Pitchers will pitch around hitters for a variety of different reasons. Maybe they’re scared of their power, it could be because the hitter won’t lay off pitches in a certain area outside the zone, it could be because they’re feared.
Since the percentage of tracked pitches inside or outside the zone began in 2007, a common theme developed quickly within the metric. The hitters that saw pitches at the lowest rates inside the zone were either a.) very good, b.) could hit a ball very far, or c.) had a reputation of not letting those pitches go. Since 2007, among 916 hitters with at least 500 plate appearances, common names that fit one of these three tendencies include Joey Gallo (second lowest zone percentage), Javier Baez (fourth lowest), Bryce Harper (fifth lowest), and Vladimir Guerrero Sr. (ninth lowest).
Conversely, on the other side of this list, hitters with the opposite of the three aforementioned tendencies are common. Like Tony Pena Jr. (highest zone percentage), Joey Gathright (fifth highest), and Dave Roberts (10th highest). There’s also a plethora of pitchers filling up the top of list, like Johnny Cueto (second highest).
This all mostly follows common baseball thinking that even a casual fan could understand. If we extend our example-making to just rookies and lower the minimum plate appearance threshold to 100 plate appearances, this still holds true. At the bottom of the zone percentage rankings, we can see that big power hitting prospects such as Pete Alonso (lowest among 952 rookies since 2007), Bryce Harper (10th lowest), and Gallo once again (12 lowest) are there.
As a whole, pitchers generally will pitch to rookies more often than to veterans. This makes sense because, the league-average rookie typically hits around 15 percent below league-average. This makes what about to dive into all the more interesting.
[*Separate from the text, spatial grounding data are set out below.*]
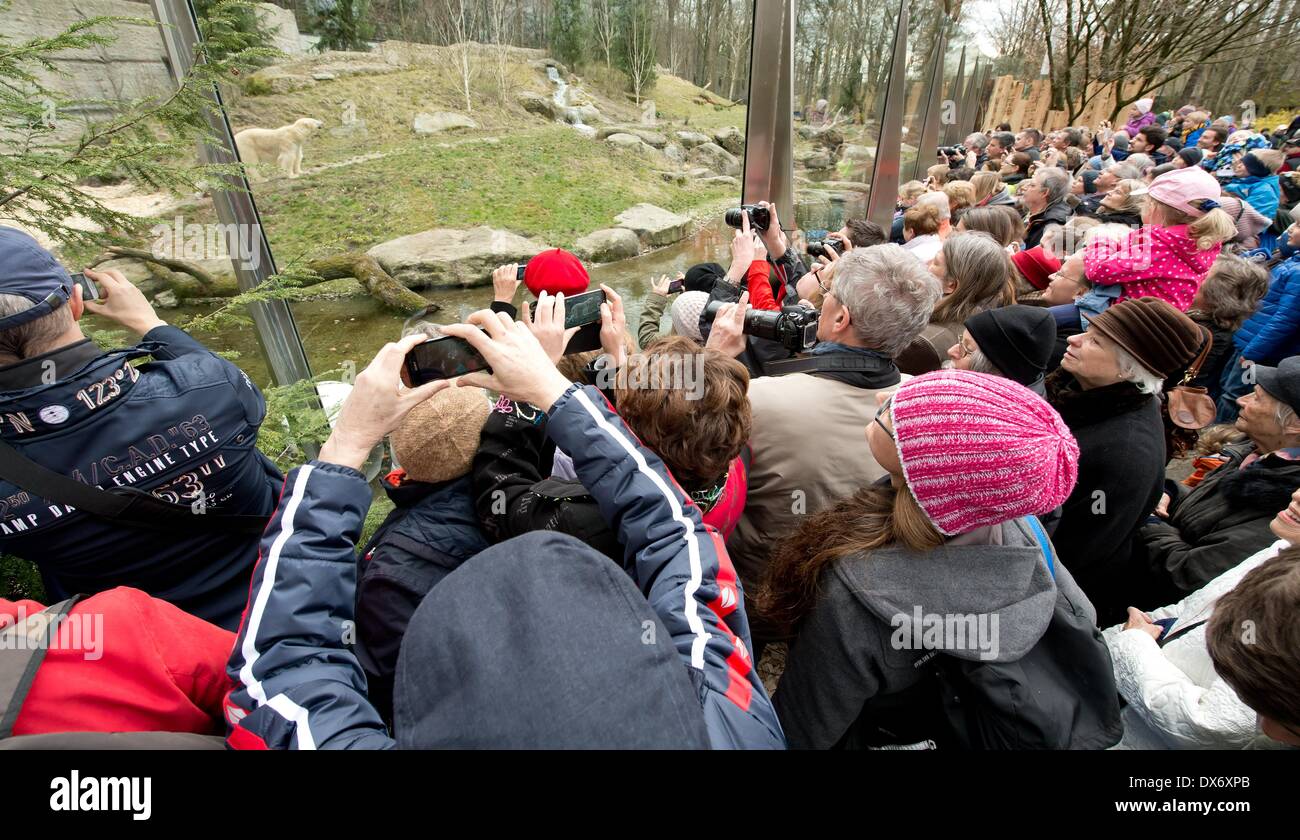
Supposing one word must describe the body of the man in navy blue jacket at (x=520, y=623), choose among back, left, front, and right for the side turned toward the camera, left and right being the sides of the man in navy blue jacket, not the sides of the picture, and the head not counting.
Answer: back

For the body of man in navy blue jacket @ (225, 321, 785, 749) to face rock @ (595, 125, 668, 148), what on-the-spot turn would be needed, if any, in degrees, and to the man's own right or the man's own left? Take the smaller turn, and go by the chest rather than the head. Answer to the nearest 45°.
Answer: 0° — they already face it

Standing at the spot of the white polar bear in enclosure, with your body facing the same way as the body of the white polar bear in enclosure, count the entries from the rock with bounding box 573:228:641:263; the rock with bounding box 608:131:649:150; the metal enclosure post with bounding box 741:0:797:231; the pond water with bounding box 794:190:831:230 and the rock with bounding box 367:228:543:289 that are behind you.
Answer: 0

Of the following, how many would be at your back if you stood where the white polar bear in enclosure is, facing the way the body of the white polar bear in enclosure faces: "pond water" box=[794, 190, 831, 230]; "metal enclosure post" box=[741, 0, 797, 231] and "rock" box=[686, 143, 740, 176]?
0

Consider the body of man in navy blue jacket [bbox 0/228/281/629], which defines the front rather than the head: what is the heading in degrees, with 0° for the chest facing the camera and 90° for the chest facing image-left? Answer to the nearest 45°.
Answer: approximately 180°

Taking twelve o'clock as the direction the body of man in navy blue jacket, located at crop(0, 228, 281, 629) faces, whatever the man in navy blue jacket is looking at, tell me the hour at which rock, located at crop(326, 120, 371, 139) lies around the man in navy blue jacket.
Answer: The rock is roughly at 1 o'clock from the man in navy blue jacket.

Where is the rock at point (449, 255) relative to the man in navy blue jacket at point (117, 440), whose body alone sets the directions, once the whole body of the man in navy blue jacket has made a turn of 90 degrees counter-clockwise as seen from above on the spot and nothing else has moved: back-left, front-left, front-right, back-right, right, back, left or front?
back-right

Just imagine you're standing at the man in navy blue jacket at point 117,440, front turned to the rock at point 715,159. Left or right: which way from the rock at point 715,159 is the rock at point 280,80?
left

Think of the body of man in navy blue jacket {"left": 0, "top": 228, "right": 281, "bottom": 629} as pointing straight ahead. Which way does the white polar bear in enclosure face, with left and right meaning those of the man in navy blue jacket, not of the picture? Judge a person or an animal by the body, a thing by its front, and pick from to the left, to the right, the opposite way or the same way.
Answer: to the right

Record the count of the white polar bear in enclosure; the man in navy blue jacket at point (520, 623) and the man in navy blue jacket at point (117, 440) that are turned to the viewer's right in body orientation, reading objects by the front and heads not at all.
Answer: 1

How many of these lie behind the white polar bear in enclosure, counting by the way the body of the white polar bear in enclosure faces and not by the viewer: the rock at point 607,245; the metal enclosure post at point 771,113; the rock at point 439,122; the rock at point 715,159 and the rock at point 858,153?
0

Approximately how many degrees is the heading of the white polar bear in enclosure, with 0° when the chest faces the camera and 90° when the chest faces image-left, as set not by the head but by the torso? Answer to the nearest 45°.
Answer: approximately 270°

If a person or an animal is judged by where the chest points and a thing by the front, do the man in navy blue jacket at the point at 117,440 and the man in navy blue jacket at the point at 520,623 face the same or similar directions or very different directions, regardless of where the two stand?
same or similar directions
At the bottom of the zone percentage leaderboards (minimum 50 plate appearances) is Vladimir Guerrero Jr., rookie. His 31.6 percent zone percentage is by far the lowest among the 334 hitters qualified. It’s not just that, but it’s also the lowest among 6,991 players with at least 50 plate appearances since 2007. The next lowest rate for this season is Jorge Alfaro, standing at 34.0 percent. The difference between those two is greater than the difference between Alfaro and the sixth lowest, Willson Contreras. Since the metric was tracked, the second lowest rate in a season belongs to 2012 Pablo Sandoval, standing at 32.8 percent. The difference between him and Guerrero is the same as the difference between him and the sixth lowest rate in a season, which would belong to 2019 Alfaro.
Lowest Zone% in 2019
|Vladimir Guerrero Jr.||Blue Jays||31.6|
|Tyler Austin||- - -||35.1|
|Eloy Jimenez||White Sox||36.5|
Lowest Zone% since 2007
|2019||Vladimir Guerrero Jr.||Blue Jays||31.6|
Now what does this mean? To be honest, I don’t have a firm grasp on what it does. It probably means that pitchers were scared of Guerrero from the get go (which is an amazing feat for a rookie) and that they still are, despite the slow start. It could mean that his obvious scouting report picked up from Triple A to the majors, it’s just that his side of performance hasn’t correlated from the perfectly from the minors to the majors (yet).
Some great research from Eli Ben-Porat at The Hardball Times shows that how hitters are pitched to in Triple A correlates well to how they are pitch to in the majors. We could probably expect the same to some extent for Guerrero.
With data unavailable regarding Guerrero’s performance inside the zone in Triple-A, the clear expectation is that he destroyed, considering his overall performance (183 wRC+). It could just be as simple as him not getting in the right rhythm since his call-up.
Ironically, Guerrero hasn’t been performing well on pitches inside the zone. His in-zone xwOBA ranks 345th out of 365 qualified major league hitters. I think these issues can be pinned to his swing, as his launch angle on pitches inside the zone ranks in the bottom three percent. Meanwhile, his exit velocity on pitches inside the zone ranks in the top half of the league.
He’s a major outlier when it comes to in-zone xwOBA vs zone percentage, which seems to have a decent correlation (r = .25).
This may look like a small sample size, but plate peripherals like zone percentage stabilize fairly quickly. I think this mostly bodes as a positive for Guerrero; once he figures out how to get his swing going, the combination of his elite power and hit tools added with the fact that pitchers keep wasting pitches on him, which could all equate into some tremendous offensive value.